§ **Document excerpt**:
A number of invitations will also be made to world class "early-in-their-career" scientists. You are invited to nominate such individuals, including senior graduate students and post-doctoral fellows. Please send nominations to Don Eigler.

Grand Challenges in Nanotechnology

To illustrate the notion of "Grand Challenges in Nanotechnology" here are four major problems, each chosen for its relevance to the continued evolution of information technology. Speakers are invited to explore these grand challenges, or explore others of equal or greater importance. Speakers are welcome to propose challenges with no obvious connection to information technology. Speakers should address the state of the art and possible future evolution of the research, and point to those research problems which, if addressed, would have the greatest impact on the field and eventually on society.

New Architectures for Information Systems
Even as the rate of technological progress accelerates with increased global competition, the dominant information processing and storage technologies (silicon microelectronics and magnetic storage) are perceived to be approaching physical limits to their further miniaturization and extension. Many new devices are being proposed, as well as new architectures for information processing which, it is hoped, will exploit the characteristics of the new devices. Can we predict the winners? Can architectural innovations ease the daunting task of developing a scalable quantum computer? Can reliable "classical" computers be built from devices based on small numbers of electronic charges or spins, or small numbers of atoms or molecules?

§ **What to do**:
A – Reproduce word for word the part of the Grand Challenges passage starting with "A number of" and going on through "eventually on society.".
B – Decide whether each statement agrees with the Grand Challenges passage. Answer yes or no for each and quote the words that settle it. (i) Nominations of early-career scientists go to Don Eigler. (ii) Speakers may only propose challenges tied to information technology. (iii) Silicon microelectronics and magnetic storage are named as the dominant information processing and storage technologies.
Work from the Grand Challenges passage alone.

§ **Extracted entries**:
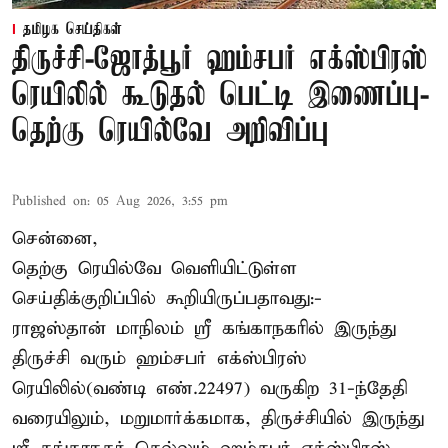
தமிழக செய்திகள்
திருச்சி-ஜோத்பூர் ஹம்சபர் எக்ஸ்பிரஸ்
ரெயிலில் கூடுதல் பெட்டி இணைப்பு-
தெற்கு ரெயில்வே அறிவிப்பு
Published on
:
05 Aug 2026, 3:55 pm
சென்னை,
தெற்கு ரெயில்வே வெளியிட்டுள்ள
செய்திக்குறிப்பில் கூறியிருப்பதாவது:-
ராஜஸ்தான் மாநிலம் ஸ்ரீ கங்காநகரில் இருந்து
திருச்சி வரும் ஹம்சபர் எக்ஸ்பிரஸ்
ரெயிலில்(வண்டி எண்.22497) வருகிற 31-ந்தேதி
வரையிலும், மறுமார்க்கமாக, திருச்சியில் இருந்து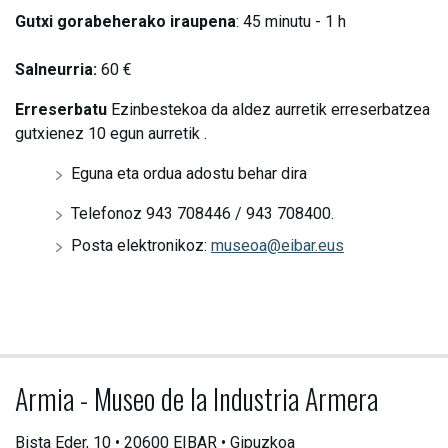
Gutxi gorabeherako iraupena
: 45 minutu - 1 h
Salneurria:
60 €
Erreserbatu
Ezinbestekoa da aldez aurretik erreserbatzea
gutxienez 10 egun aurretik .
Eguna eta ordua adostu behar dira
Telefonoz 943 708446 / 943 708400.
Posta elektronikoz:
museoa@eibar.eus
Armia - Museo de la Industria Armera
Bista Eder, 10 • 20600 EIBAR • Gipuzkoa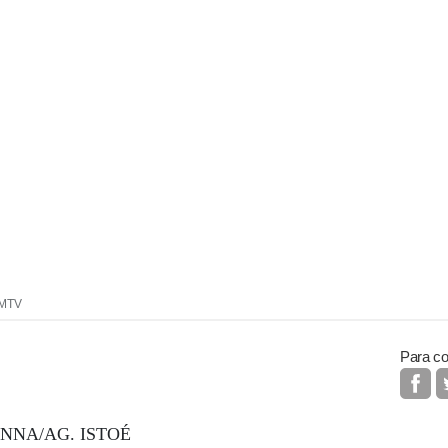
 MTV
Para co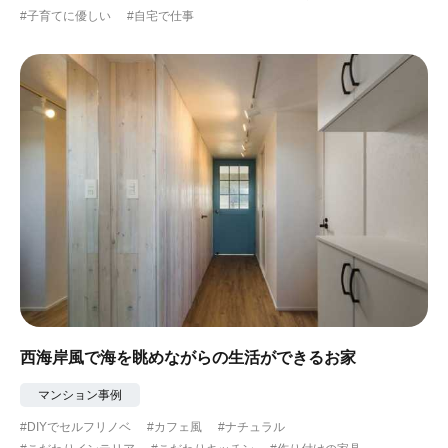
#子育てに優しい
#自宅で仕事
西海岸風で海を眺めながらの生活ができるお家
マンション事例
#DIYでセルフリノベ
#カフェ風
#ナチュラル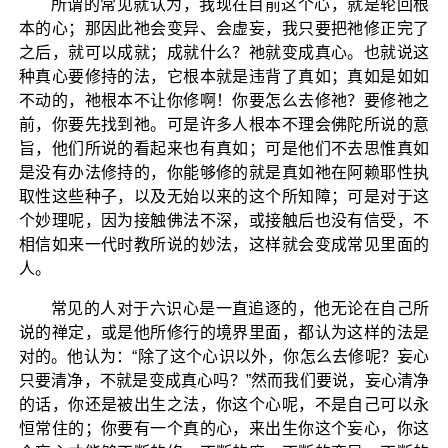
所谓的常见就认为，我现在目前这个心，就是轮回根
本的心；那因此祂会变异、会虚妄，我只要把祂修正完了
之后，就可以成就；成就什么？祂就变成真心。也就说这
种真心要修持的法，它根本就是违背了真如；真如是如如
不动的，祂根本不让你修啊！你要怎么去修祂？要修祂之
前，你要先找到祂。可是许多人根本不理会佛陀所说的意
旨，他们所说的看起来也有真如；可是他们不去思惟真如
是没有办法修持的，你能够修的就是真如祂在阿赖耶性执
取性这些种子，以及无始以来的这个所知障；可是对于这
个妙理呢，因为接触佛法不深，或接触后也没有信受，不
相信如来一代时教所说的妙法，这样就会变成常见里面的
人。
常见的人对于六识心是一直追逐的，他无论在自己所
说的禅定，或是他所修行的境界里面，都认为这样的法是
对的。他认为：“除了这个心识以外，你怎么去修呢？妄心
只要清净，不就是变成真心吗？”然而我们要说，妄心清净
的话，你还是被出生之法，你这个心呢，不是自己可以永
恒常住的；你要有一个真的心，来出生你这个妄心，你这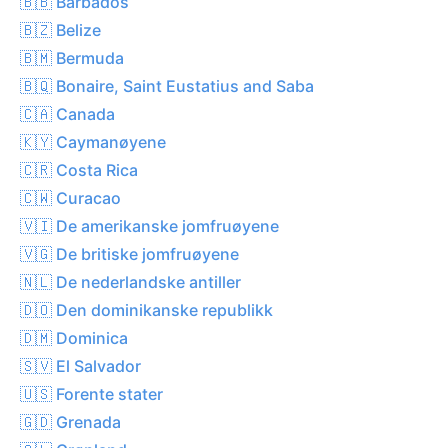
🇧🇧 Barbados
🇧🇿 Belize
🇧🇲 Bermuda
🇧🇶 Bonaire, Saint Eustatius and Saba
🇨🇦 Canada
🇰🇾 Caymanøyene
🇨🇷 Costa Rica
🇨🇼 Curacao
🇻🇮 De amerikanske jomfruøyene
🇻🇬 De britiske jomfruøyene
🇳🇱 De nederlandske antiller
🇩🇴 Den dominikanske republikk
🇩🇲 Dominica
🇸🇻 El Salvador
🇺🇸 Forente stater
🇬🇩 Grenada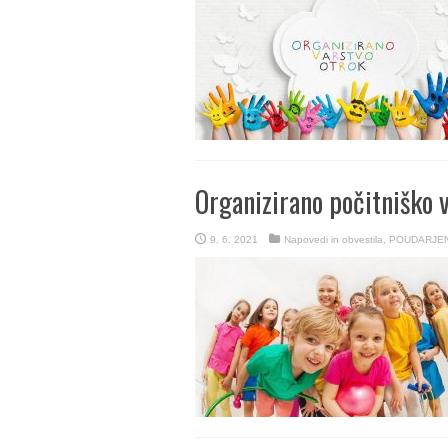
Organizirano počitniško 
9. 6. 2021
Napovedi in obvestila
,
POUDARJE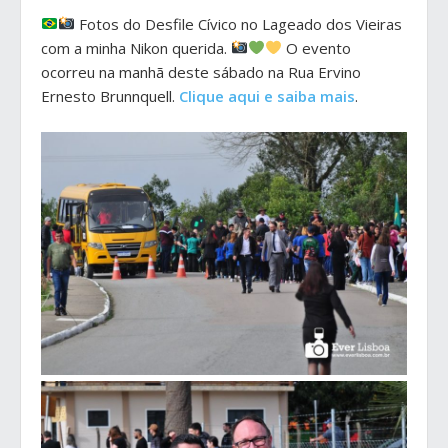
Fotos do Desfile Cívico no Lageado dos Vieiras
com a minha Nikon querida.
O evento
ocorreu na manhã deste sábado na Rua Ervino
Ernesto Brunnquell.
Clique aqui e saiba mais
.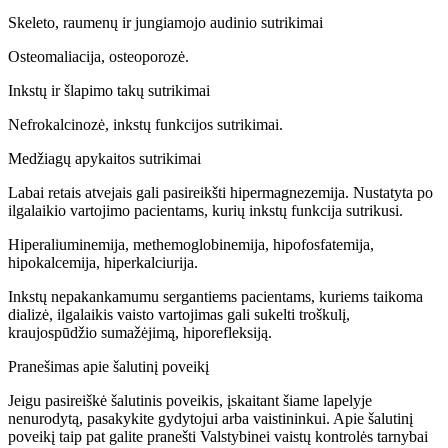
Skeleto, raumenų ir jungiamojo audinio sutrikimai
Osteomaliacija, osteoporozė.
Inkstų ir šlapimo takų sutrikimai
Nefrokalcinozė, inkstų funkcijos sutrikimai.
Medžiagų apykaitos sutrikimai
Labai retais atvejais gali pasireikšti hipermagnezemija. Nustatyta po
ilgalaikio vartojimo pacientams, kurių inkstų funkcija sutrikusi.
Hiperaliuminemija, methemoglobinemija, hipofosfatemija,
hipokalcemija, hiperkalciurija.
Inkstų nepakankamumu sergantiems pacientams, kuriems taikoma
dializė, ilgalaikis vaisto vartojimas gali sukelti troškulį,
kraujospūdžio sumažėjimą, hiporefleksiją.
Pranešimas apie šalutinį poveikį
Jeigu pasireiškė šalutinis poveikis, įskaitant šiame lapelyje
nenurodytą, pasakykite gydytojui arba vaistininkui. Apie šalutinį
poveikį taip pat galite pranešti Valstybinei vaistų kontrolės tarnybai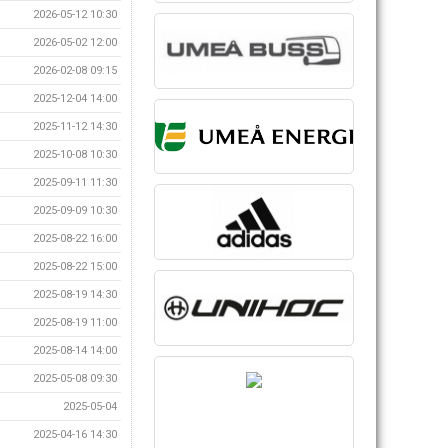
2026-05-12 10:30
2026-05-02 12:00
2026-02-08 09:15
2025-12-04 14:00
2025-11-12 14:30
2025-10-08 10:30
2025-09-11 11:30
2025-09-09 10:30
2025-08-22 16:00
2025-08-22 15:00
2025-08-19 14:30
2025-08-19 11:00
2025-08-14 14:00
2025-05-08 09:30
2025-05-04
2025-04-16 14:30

---

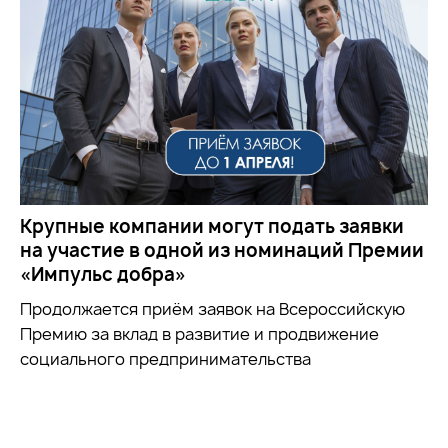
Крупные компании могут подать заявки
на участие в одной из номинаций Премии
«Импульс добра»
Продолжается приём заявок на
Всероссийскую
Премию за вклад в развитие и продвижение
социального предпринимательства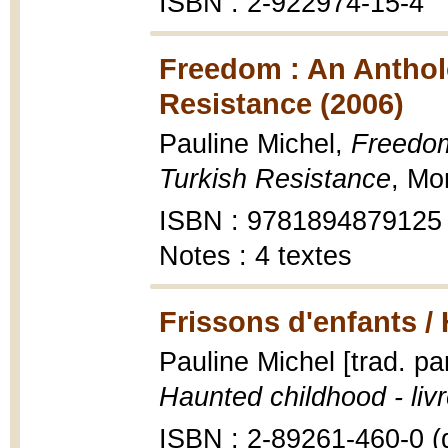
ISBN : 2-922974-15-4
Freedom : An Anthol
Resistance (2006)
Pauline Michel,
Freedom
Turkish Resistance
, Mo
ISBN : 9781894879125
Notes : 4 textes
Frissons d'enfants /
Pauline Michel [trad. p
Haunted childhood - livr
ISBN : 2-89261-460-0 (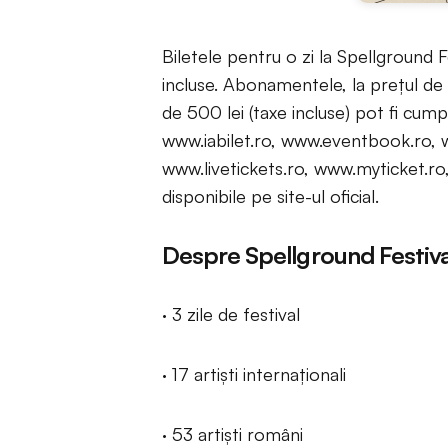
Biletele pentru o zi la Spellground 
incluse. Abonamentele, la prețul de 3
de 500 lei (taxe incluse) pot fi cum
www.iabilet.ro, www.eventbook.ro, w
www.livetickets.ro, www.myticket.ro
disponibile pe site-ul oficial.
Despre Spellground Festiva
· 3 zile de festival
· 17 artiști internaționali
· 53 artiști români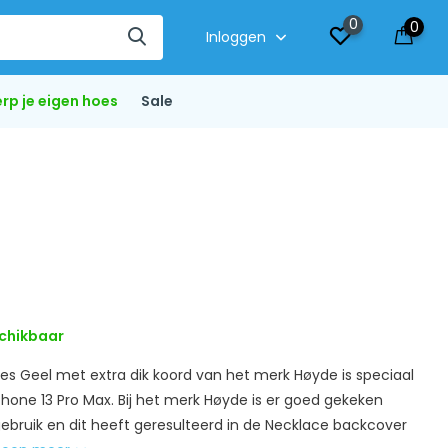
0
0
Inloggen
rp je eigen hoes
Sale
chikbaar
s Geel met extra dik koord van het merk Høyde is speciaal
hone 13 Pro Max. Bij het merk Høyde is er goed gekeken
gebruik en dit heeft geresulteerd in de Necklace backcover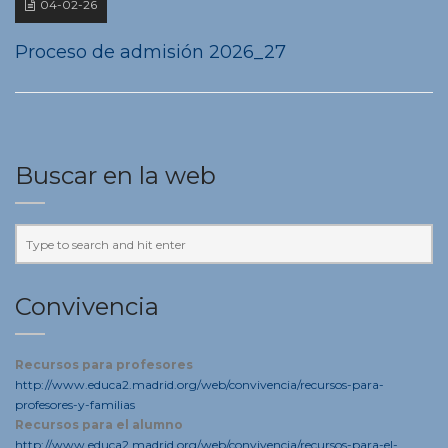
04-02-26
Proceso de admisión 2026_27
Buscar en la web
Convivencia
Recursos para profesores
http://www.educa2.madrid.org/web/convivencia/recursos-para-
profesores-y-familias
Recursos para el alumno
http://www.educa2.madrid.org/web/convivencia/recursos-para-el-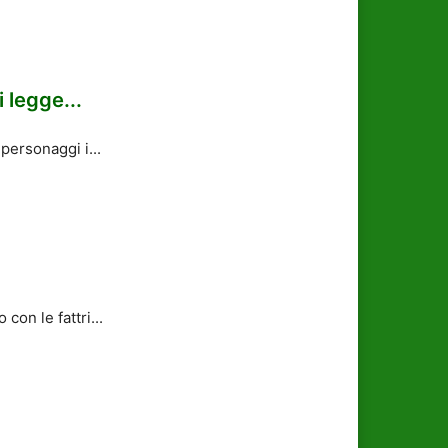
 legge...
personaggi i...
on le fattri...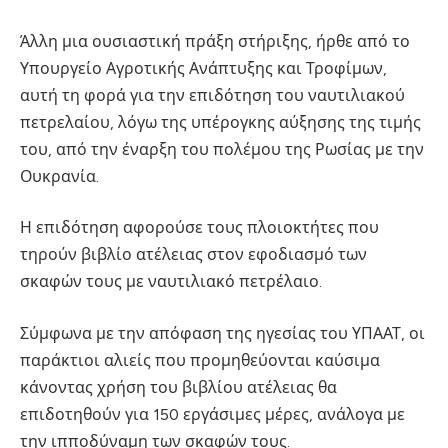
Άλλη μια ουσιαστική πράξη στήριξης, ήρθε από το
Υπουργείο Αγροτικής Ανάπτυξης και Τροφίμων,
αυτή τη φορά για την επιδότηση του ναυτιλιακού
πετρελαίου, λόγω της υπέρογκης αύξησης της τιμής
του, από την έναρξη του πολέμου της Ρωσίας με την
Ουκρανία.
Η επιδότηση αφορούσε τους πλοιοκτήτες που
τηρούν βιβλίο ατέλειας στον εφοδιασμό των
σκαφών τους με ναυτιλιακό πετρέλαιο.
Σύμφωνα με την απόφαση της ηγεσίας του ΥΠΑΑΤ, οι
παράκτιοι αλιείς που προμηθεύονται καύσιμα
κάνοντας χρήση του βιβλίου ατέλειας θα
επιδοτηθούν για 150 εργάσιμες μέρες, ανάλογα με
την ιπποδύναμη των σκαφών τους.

§ **Response list**:
A –
A number of invitations will also be made to world class "early-in-their-career" scientists. You are invited to nominate such individuals, including senior graduate students and post-doctoral fellows. Please send nominations to Don Eigler.

Grand Challenges in Nanotechnology

To illustrate the notion of "Grand Challenges in Nanotechnology" here are four major problems, each chosen for its relevance to the continued evolution of information technology. Speakers are invited to explore these grand challenges, or explore others of equal or greater importance. Speakers are welcome to propose challenges with no obvious connection to information technology. Speakers should address the state of the art and possible future evolution of the research, and point to those research problems which, if addressed, would have the greatest impact on the field and eventually on society.

B –
(i) Yes: "Please send nominations to Don Eigler."
(ii) No: "Speakers are welcome to propose challenges with no obvious connection to information technology."
(iii) Yes: "the dominant information processing and storage technologies (silicon microelectronics and magnetic storage)"